La grotta conserva segni della presenza dell’uomo dal neolitico, da 12000/10000 anni fa . Le tracce di questa assidua frequentazione sono evidenziati dai numerosi resti di manufatti in coccio di epoche differenti. Si notano anche buchi utilizzati per la costruzione di capanne. Numerosi anche gli ossi di animali.
Torniamo alla luce, è una giornata stupenda. Intanto è sopraggiunto un altro componente dell’associazione Alvaro.

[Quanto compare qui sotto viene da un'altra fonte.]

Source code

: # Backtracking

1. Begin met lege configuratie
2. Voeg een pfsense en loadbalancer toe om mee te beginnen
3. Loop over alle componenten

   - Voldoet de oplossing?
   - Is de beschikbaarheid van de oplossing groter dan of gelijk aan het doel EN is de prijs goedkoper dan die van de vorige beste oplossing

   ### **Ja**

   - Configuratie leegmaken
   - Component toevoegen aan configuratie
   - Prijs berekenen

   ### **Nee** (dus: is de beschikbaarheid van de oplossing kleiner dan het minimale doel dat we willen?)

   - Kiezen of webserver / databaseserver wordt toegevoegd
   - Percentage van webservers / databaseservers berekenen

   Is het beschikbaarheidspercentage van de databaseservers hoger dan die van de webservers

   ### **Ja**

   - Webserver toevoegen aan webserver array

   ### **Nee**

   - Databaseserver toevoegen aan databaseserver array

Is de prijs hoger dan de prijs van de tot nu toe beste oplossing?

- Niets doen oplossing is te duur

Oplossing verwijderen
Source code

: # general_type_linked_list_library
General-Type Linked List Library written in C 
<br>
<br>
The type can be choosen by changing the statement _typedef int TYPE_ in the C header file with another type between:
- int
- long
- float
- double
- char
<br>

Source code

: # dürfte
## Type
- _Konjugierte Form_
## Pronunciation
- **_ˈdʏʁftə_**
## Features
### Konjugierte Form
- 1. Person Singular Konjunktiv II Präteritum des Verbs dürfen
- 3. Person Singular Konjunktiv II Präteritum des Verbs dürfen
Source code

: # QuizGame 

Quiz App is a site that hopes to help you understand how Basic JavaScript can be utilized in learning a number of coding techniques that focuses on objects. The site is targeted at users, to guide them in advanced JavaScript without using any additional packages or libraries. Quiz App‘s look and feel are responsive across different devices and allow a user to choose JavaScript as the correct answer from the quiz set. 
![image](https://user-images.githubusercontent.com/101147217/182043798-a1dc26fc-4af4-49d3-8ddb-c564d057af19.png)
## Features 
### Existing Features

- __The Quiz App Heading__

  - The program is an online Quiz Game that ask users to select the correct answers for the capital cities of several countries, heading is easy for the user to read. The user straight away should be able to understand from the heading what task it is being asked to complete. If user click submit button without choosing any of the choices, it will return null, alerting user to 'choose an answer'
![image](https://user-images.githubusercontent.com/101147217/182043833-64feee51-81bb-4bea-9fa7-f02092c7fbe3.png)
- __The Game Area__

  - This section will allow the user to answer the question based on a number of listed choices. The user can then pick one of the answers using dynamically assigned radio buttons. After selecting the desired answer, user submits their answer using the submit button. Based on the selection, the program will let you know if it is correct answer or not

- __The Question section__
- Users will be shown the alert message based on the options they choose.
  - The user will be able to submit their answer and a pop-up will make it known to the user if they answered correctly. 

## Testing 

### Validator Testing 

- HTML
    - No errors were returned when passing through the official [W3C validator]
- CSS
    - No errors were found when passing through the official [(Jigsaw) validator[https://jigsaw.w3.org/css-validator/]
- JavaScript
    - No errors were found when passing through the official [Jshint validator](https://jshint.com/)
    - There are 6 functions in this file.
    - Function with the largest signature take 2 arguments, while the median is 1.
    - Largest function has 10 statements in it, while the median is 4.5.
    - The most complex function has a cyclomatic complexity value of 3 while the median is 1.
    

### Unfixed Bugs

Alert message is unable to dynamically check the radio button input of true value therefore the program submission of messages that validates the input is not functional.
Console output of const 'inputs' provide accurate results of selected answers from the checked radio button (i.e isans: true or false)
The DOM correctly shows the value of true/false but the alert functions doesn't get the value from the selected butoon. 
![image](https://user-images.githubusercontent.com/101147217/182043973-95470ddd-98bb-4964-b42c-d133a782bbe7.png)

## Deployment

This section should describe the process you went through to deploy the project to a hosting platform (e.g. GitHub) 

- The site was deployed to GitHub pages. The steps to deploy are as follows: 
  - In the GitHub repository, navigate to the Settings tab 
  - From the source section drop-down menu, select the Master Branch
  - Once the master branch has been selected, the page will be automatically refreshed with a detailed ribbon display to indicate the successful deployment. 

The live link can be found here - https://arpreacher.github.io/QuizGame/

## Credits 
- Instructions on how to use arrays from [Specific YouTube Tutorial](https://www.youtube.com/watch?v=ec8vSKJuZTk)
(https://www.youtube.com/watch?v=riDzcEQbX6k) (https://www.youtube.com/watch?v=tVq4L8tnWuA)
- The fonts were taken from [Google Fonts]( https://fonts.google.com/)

Alvaro è un professore di agraria. Con lui la discussione si amplia. Ci spiega che siamo al confine tra i due stati del Vaticano e delle Due Sicilie, un territorio abitato anticamente da Equi. Siamo al confine con il Parco dei Monti Simbruini. La zona è altamente carsica e qui ci sono diverse faglie che si muovono. Ci parla dei terremoti e degli effetti che ha prodotto su questo territorio. Rimango ammagliata dal suo racconto. Corrado mi invita a continuare la conversazione seduti a tavola, in una trattoria di Cappadocia, che fa cucina casereccia. E così facciamo. Ci accoglie una oste molto sorridente, Maria, che ci consiglia i suoi piatti del giorno. Seduti a tavola la conversazione ci porta ad approfondire le numerose risorse dell’area e le tante opportunità per trascorrervi una gita di un giorno oppure di più giorni. Alvaro di parla anche di un antico mulino, nella contrada di Verrecchie, recentemente restaurato, ai piedi del Monte Padiglione, che sfruttava le acque del fiume Imele. Notando il nostro desiderio di visitarlo si attiva per chiamare il presidente della proloco locale, Antonella. Dopo esserci rilassati a tavola con dei
I ravioloni di Mariaravioloni ai sapori di bosco e altre golose pietanze, imbevute con un buon bicchiere di montepulciano, salutiamo Maria, con l’impegno di tornarci presto e proseguiamo per Verrecchie.
L’Antico Mulino ospita oggi il “Museo della civiltà contadina”. Al suo interno sono presenti: due mole (una idraulica e una elettrica), testimonianze della vita del mugnaio e del suo lavoro; foto di momenti della vita agreste e di momenti di vita degli abitanti, altri attrezzi. Antonella ci invita a seguirla lungo un sentiero, a sinistra del vecchio Mulino, che porta alla Sorgente del Fiume Imele. Il fiume Imele nasce alle pendici del Monte Faito e scorre per una lunghezza di 31 km, dando origine, alla fine del suo percorso, al fiume Salto. Percorriamo il sentiero che ci conduce sulla cresta del monte sovrastante Verrocchie. La montagnola si apre ad un panorama spettacolare affacciato sul monte Velino e sui tetti del borgo. Ridiscendiamo tornando al Vecchio Mulino. E’ ora di andare via, siamo nel pomeriggio inoltrato. Diventa difficile lasciare i
nostri nuovi amici. Nel corso di questa giornata ho imparato a condividere l’amore che hanno verso questa parte di territorio regionale un po abruzzese e un po anche laziale. Lo lascio sapendo che c’è molto altro da vedere ma spero di poterci tornare presto per farlo conoscere a tanti altri amici.

Un momento importante, non vado via se non porto con me un sapore puro e limpido di questa bella Terra
Prima di ripartire faccio il pieno di “acqua sorgiva” attingendola direttamente nella vasca del Mulino, voglio portarmi via la spremitura di questa Terra che contribuisca a placare la mia sete di Bellezza Universale.